The Milwaukee County government has been committed to understanding the link between race, government and health and how their institution has contributed to inequities. As a government body, we recognize our power to make change at a systemic level. Milwaukee County passed an ordinance that commits them to identify and address policies, practices and power structures that, whether intentionally or unintentionally, work in favor of white people and create barriers for black, brown, and indigenous people. The ordinance ensures racial equity is a top priority of Milwaukee County government and remains larger than any one government leader. Officials signed the ordinance one year after Milwaukee County passes a first-of-kind resolution declaring racism as a public health crisis in May 2019.
The ordinance was signed on April 29 by former County Executive Chris Abele, Milwaukee County Board Chairwoman Marcelia Nicholson, Director of the Office on African American Affairs Nicole Brookshire.
The ordinance was signed days before newly elected County Executive David Crowley took office. Crowley is the first elected African American County Executive and the youngest, having recently celebrated his 34th birthday.
“As a black man who grew up in poverty in this community, this work is personal. Racial equity will not only guide our response and recovery from the COVID-19 pandemic, but it will inform the way Milwaukee County does business moving forward,” said County Executive David Crowley.
Milwaukee County’s 18-member Board of Supervisors elected Marcelia Nicholson as its chairwoman. Nicholson is the first Black and Latina person to hold that role.
“Milwaukee County is on the right side of history. As Chairwoman, I will continue to ensure our policy decisions at Milwaukee County are made with an eye toward racial equity. It’s an opportunity to constantly ask ourselves, who benefits and who burdens from the decisions we make,” said County Board Chairwoman Marcelia Nicholson.
The ordinance holds Milwaukee County to focus on five areas that will transform the services it provides and create a system that works for all residents. Milwaukee County will:
- Build a more diverse and inclusive workforce in which employees reflect the diversity of the community at all levels and where differences are welcomed and valued.
- Ensure a diverse array of Milwaukee County employees at all levels are involved in designing equitable programs and services that meet the needs of the community.
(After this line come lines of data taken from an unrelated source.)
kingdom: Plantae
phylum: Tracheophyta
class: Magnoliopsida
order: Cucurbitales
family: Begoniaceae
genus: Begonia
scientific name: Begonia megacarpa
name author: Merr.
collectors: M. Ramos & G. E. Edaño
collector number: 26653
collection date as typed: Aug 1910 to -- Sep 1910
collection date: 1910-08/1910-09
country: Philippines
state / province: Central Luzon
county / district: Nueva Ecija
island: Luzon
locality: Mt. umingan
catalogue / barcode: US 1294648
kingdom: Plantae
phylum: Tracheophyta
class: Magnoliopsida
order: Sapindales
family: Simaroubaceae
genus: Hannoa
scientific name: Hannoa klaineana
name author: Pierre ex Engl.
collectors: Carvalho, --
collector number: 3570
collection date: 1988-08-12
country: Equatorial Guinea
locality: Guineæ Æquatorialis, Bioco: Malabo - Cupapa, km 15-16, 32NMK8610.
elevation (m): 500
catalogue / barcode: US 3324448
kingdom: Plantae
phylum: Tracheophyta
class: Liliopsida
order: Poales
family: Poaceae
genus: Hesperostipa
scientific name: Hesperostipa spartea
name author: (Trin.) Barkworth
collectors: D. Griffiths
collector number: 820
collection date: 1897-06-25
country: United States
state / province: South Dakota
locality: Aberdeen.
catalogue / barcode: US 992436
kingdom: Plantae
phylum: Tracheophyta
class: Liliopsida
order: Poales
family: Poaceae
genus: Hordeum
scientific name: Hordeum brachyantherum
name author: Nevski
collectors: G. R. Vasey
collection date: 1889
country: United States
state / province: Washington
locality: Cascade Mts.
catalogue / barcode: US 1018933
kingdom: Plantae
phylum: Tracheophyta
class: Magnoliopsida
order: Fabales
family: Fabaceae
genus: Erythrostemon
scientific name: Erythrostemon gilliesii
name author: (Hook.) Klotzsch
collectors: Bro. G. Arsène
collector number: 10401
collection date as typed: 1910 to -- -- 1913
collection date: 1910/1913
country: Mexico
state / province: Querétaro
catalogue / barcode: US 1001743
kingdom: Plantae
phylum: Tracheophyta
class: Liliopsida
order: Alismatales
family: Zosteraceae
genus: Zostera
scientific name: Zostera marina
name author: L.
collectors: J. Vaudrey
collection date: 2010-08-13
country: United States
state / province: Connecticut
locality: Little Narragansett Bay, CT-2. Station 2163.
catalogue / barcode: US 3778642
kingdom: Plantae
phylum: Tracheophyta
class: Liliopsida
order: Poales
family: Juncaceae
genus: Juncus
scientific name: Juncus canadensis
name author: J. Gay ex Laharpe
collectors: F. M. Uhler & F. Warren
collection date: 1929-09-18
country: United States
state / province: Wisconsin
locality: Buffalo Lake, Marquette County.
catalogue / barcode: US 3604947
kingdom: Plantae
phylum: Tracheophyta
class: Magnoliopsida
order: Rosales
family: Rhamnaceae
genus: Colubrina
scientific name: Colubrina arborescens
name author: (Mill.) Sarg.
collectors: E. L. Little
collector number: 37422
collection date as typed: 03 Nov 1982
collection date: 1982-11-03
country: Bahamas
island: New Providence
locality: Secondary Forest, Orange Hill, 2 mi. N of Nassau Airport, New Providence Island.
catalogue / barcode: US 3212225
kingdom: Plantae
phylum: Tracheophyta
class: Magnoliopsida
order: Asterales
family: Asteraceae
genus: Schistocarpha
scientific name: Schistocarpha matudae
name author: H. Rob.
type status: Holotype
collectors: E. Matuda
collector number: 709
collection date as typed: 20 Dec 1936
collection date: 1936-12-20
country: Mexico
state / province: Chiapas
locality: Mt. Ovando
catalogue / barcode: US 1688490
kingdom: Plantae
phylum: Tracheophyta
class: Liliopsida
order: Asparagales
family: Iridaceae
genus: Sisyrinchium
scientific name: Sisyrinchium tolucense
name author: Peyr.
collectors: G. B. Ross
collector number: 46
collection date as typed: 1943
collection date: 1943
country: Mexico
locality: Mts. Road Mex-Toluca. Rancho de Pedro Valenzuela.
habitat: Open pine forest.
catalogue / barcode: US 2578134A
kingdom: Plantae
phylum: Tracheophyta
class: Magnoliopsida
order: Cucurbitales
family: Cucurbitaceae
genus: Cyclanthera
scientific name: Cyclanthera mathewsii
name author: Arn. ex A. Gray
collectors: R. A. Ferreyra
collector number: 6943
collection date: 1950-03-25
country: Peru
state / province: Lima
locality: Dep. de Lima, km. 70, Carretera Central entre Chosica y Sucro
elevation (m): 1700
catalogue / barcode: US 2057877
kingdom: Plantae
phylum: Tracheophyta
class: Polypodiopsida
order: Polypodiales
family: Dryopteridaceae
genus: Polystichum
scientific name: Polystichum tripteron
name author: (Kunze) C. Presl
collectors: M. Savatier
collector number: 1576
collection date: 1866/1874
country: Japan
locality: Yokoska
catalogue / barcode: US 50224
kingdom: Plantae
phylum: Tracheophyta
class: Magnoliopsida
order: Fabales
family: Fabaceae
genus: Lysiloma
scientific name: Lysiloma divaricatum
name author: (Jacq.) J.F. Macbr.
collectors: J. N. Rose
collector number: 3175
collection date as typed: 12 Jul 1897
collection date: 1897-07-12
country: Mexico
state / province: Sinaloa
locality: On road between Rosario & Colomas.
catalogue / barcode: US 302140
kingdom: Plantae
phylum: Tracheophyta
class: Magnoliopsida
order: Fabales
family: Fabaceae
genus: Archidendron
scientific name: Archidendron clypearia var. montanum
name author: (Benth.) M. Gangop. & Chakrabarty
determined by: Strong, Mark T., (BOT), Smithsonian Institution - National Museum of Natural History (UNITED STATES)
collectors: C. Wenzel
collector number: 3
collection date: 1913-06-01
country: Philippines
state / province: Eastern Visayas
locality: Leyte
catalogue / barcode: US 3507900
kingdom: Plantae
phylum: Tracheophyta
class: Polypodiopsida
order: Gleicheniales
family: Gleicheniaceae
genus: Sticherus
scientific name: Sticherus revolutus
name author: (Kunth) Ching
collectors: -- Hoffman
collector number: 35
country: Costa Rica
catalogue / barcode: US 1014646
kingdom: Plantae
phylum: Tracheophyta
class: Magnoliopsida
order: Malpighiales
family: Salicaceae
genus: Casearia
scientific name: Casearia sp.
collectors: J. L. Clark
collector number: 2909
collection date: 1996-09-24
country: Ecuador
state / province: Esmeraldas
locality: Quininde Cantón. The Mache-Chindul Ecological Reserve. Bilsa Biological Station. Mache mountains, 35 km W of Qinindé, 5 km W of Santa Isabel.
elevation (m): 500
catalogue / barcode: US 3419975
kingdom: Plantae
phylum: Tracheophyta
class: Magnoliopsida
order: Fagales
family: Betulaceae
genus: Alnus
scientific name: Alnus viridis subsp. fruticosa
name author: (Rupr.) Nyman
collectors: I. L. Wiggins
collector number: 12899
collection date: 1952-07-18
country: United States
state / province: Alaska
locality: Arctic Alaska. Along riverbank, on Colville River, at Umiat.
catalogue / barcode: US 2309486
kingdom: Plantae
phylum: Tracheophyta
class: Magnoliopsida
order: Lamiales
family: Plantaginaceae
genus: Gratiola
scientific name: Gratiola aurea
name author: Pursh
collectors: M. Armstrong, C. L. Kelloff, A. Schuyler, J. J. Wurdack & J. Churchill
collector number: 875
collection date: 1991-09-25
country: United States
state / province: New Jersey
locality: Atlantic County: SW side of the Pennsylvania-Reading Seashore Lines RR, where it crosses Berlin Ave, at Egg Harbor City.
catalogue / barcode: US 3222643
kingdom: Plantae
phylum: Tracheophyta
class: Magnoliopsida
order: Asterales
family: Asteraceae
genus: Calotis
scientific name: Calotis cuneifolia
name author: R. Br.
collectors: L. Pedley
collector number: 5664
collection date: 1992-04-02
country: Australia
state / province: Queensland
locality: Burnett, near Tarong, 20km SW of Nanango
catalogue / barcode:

- Design Milwaukee County services to meet residents’ needs, rather than asking residents to fit their needs into existing Milwaukee County services.
- Track and analyze data to better understand the impact of County services and find solutions accordingly.
- Generate new sources of revenue and implement additional efficiencies to address the structural deficit and make needed investments that advance racial equity.
“The Office on African American Affairs will continue to assist all Milwaukee County leaders as well as those across our state to institutionalize racial equity,” said Nicole M. Brookshire, Executive Director of Milwaukee County’s Office on African American Affairs. “This ordinance elevates public participation, which will ensure community members’ voices are represented as we advance racial equity throughout the County, especially during these uncertain times.”
Milwaukee County is a member of GARE and they have provided technical assistance throughout this journey for Milwaukee County to achieve racial and be the healthiest county in Wisconsin.